__Direction__
Pick out each line in the entries below that contains the word "label", matching case exactly.

__Extracted data__
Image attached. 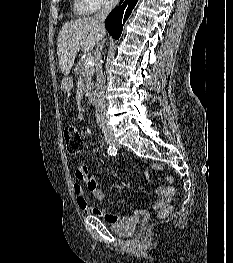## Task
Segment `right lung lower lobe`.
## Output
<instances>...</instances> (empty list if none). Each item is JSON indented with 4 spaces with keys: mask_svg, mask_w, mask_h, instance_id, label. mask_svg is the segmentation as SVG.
I'll use <instances>...</instances> for the list:
<instances>
[{
    "mask_svg": "<svg viewBox=\"0 0 233 263\" xmlns=\"http://www.w3.org/2000/svg\"><path fill=\"white\" fill-rule=\"evenodd\" d=\"M138 0H121L120 5L113 9L105 20V27L109 34L118 39L123 25L130 16Z\"/></svg>",
    "mask_w": 233,
    "mask_h": 263,
    "instance_id": "obj_1",
    "label": "right lung lower lobe"
}]
</instances>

__Expected answer__
<instances>...</instances> (empty list if none). Each item is JSON indented with 4 spaces with keys: mask_svg, mask_w, mask_h, instance_id, label. mask_svg is the segmentation as SVG.
    "label": "right lung lower lobe"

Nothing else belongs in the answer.